======== ENTRIES

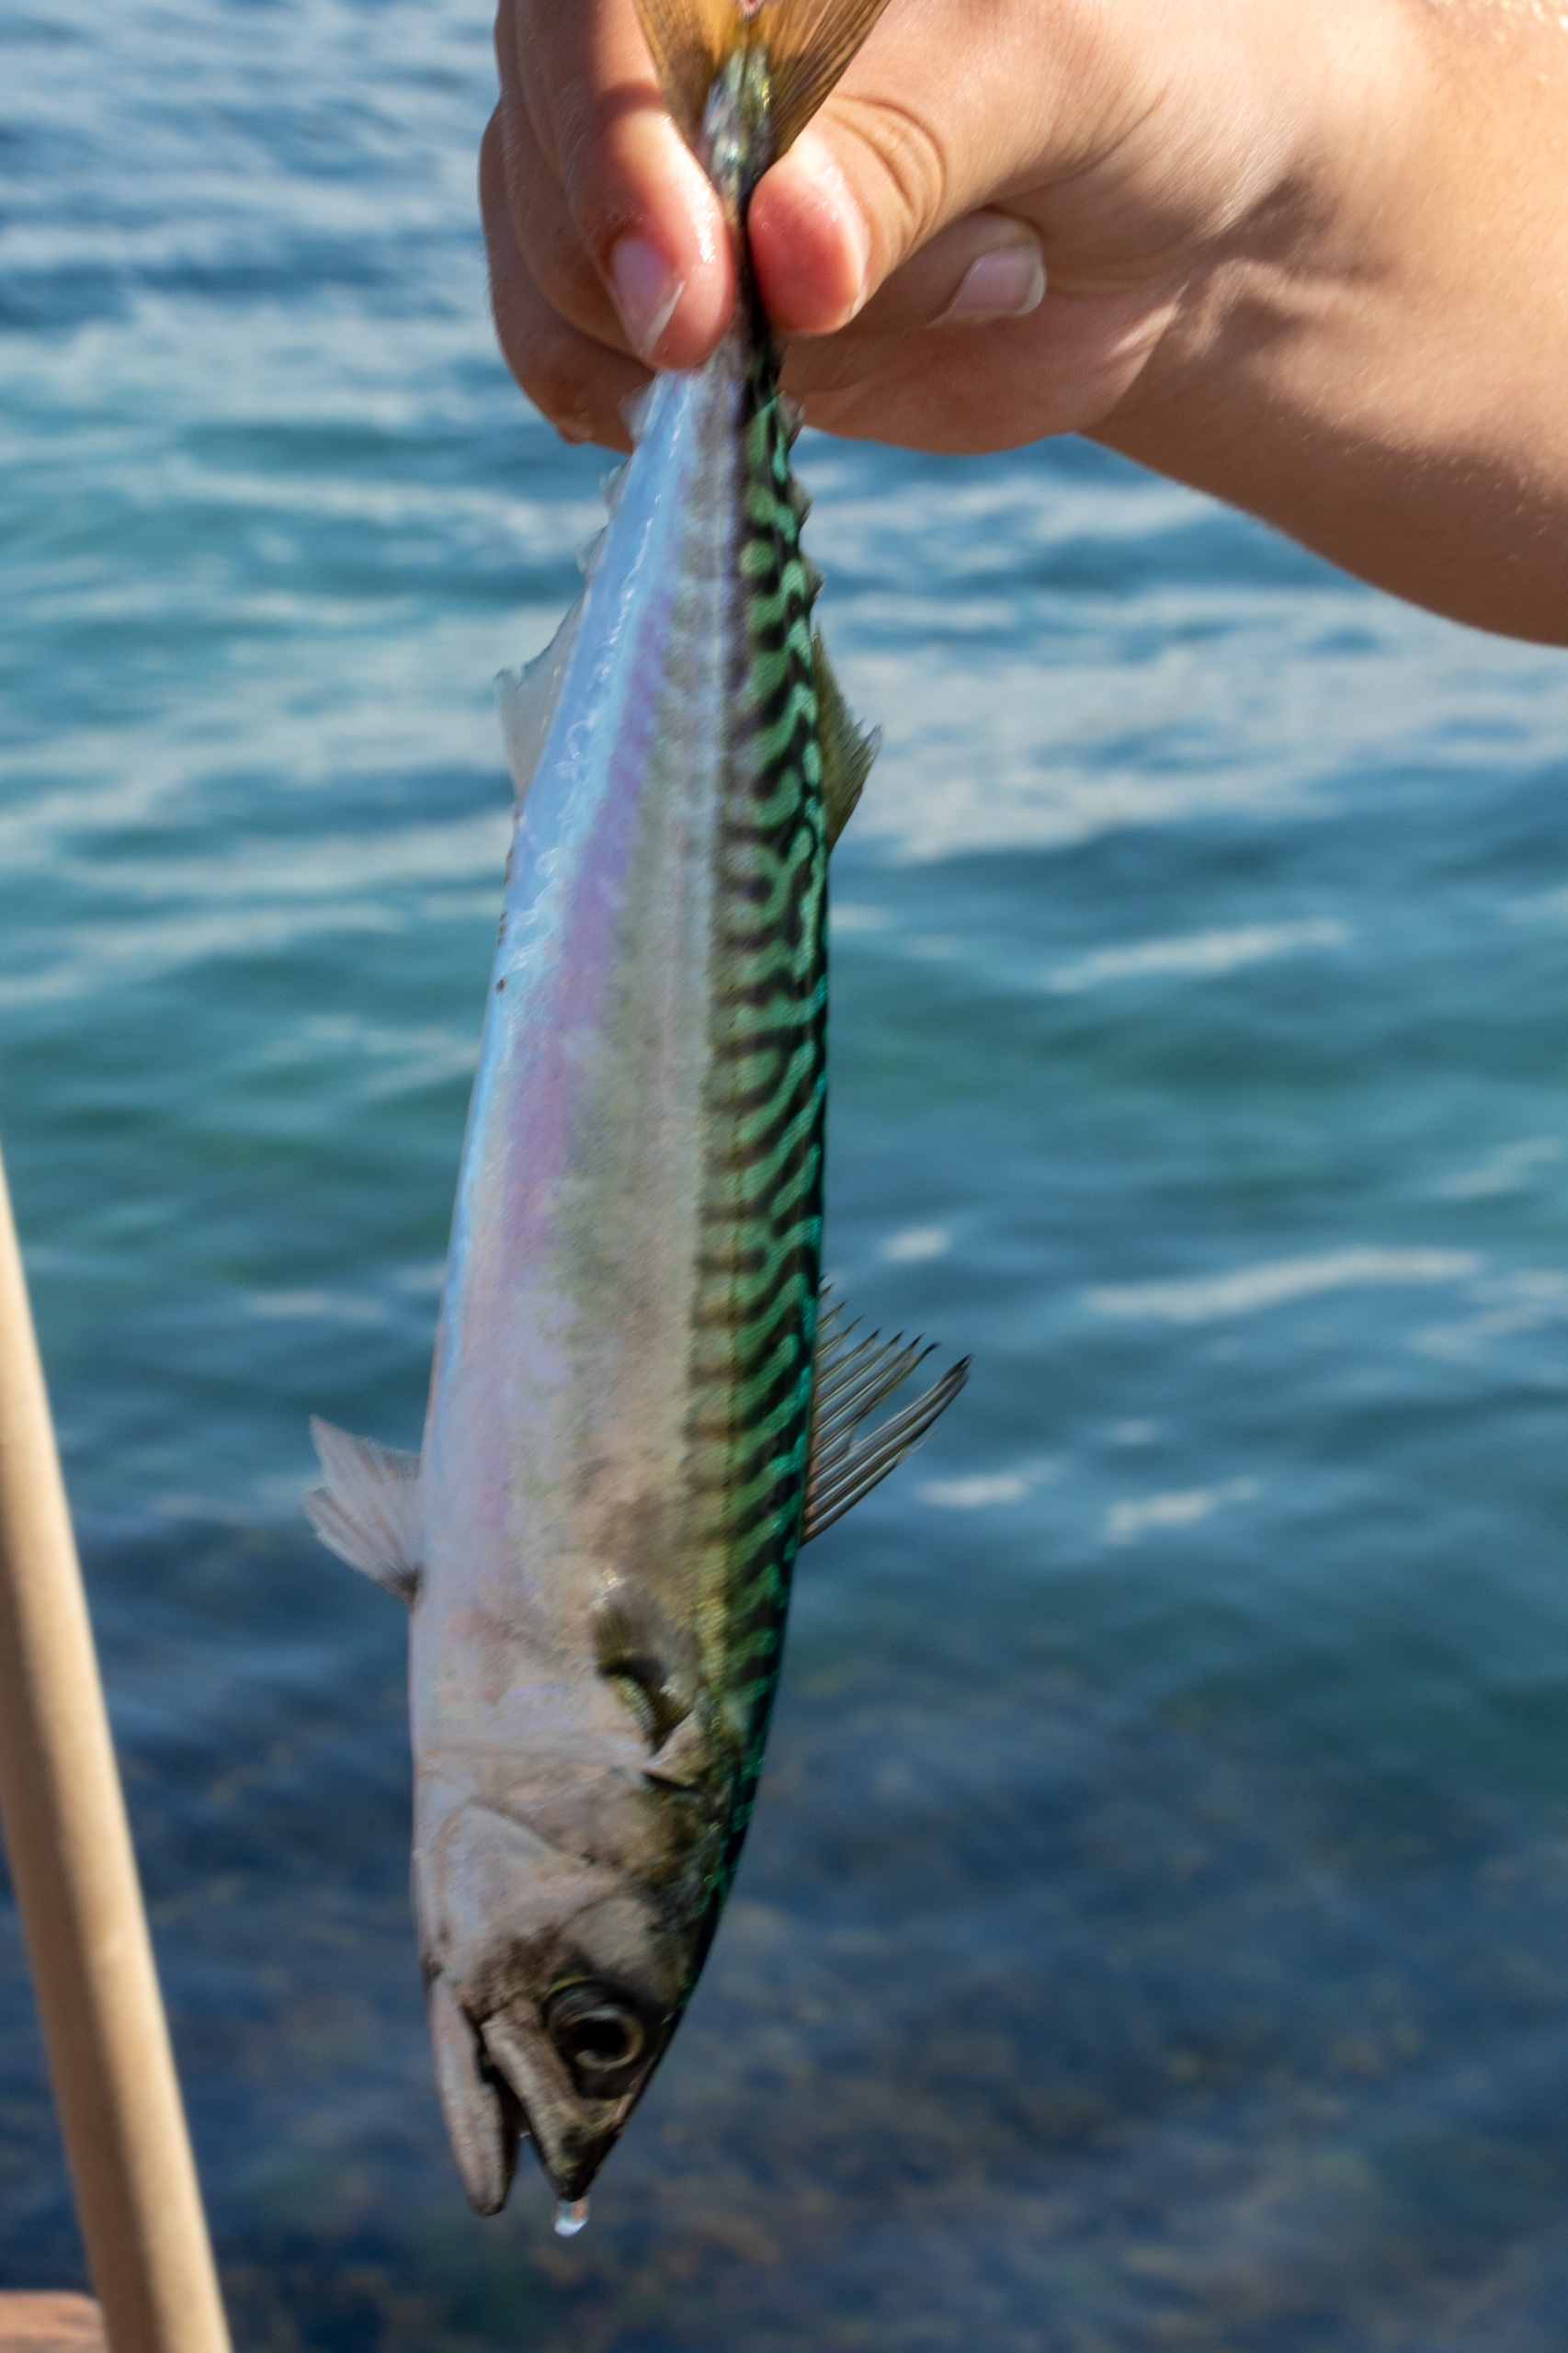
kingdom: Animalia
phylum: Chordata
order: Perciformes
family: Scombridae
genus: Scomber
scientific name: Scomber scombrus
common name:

================

### WORK TO COMPLETE
Can you lay out the text lines from all the records above as a JSON list of strings, one string per line, with blank lines skipped and the pictures left out?

### OUTPUT OF THE TASK
[
  "kingdom: Animalia",
  "phylum: Chordata",
  "order: Perciformes",
  "family: Scombridae",
  "genus: Scomber",
  "scientific name: Scomber scombrus",
  "common name:"
]